Applesauce - Plain, unsweetened applesauce makes the muffins extra moist and soft.
Coconut oil - This is my oil of choice in baking. Coconut oil and applesauce together help the muffins maintain as much moisture as possible. If you’d rather bake the muffins without oil, just replace it with more applesauce.
Cinnamon - A little goes a long way. A sprinkle of cinnamon makes your muffins extra comforting.
Step 1: Prep! Line your muffin tin with liners, melt the coconut oil, and prep the flax eggs.
Step 2: Combine the dry ingredients. Sift the flour, sugar, baking powder and soda, cinnamon, and salt together in a large bowl.
Step 3: Combine the wet ingredients. Add the milk, applesauce, vanilla, oil, and flax eggs together in a separate bowl.
Step 4: Make the batter. Fold the wet ingredients into the dry until combined. Finish off the batter by stirring in the blueberries.
Step 5: Bake the muffins. Spoon the batter into the tin and top each muffin with extra blueberries and a sprinkle of cane sugar. Bake until a toothpick inserted in the center comes out clean.
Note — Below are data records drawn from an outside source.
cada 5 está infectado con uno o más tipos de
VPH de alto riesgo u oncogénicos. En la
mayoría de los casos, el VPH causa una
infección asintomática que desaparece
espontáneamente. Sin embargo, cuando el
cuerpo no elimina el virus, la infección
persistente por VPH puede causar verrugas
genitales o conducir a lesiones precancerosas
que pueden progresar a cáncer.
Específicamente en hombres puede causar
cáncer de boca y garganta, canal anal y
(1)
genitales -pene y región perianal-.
Let them cool for a few minutes, then enjoy!
Tips and tricks
-Don’t over-mix the batter! This will make the muffins dense and dry.
-For vegan lemon blueberry muffins: Add a teaspoon of lemon extract or ¼ -½ cup of lemon juice and a teaspoon of lemon zest to the mixture.
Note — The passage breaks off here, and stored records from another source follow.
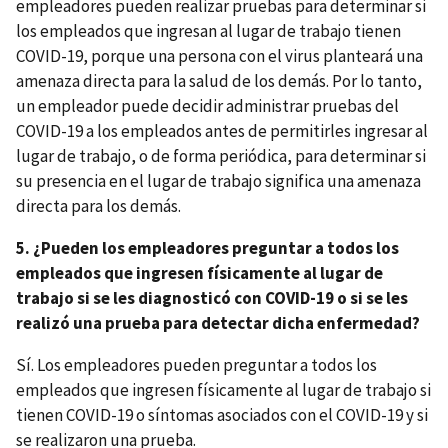
empleadores pueden realizar pruebas para determinar si
los empleados que ingresan al lugar de trabajo tienen
COVID-19, porque una persona con el virus planteará una
amenaza directa para la salud de los demás. Por lo tanto,
un empleador puede decidir administrar pruebas del
COVID-19 a los empleados antes de permitirles ingresar al
lugar de trabajo, o de forma periódica, para determinar si
su presencia en el lugar de trabajo significa una amenaza
directa para los demás.
5. ¿Pueden los empleadores preguntar a todos los
empleados que ingresen físicamente al lugar de
trabajo si se les diagnosticó con COVID-19 o si se les
realizó una prueba para detectar dicha enfermedad?
Sí. Los empleadores pueden preguntar a todos los
empleados que ingresen físicamente al lugar de trabajo si
tienen COVID-19 o síntomas asociados con el COVID-19 y si
se realizaron una prueba.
-If you’re using frozen blueberries, make sure they are thawed completely first. Dry them off using paper towels or roll them in some flour before adding them to the batter.
-To make gluten free blueberry muffins, replace the all purpose flour with a 1:1 gluten free flour blend or buckwheat flour instead.
-If you don’t have coconut oil, replace it with avocado oil or olive oil for a more savory flavor.
-Health benefits: Blueberries are labeled a superfood for good reason. According to Healthline, they’re packed full of antioxidants, can benefit brain health, and can help your muscles recover after a work out. All the more reason to enjoy a muffin after a trip to the gym!
- Room temperature: The vegan muffins will last in a sealed container on the kitchen counter for up to 5 days.
- Freezer: These muffins also freeze very well for up to 2 months. Either wrap them individually in plastic or store them in one sealed container or ziploc bag.
More vegan baked goods
If you made this recipe, be sure to leave a comment and star rating below. Thanks!
Vegan Blueberry Muffins
- 2 cups all purpose flour
- ¾ cup cane sugar plus more for topping
- 2 teaspoon baking powder
- 1 teaspoon baking soda
- ½ teaspoon cinnamon
- ½ teaspoon salt
- 3 flax eggs (3 tablespoon flaxseed meal + 7 tablespoon water)
- ½ cup almond milk or milk of choice
- ½ cup applesauce
- ⅓ cup coconut oil melted and cooled; see notes for substitution
- 2 teaspoon vanilla
- 1 cup fresh blueberries plus more for topping
- Preheat oven to 350°. Line a muffin tin with muffin liners and set aside.
- Next, melt the coconut oil and set it aside -- allow it to come to room temperature before using it. At this time, you should also prep the flax eggs: stir the flaxseed meal and water together and allow the mixture to sit for 5-10 minutes until the flaxseed has absorbed the water.
- In a large bowl, stir the flour, sugar, baking powder, baking soda, cinnamon, and salt together.
- In a separate bowl, whisk the milk, applesauce and vanilla together; then, add in the coconut oil and flax eggs.
- Pour the wet ingredients into the dry ingredients and use a rubber spatula to stir until combined; last, stir in the blueberries.
- Spoon the mixture into your muffin tin then top each muffin with a few extra blueberries and a sprinkle of sugar (optional).
- Bake the muffins for 20-25 minutes or until a toothpick comes out clean. Remove them from the oven and allow them to sit for 5 minutes before carefully transferring them to a cooling rack. Enjoy!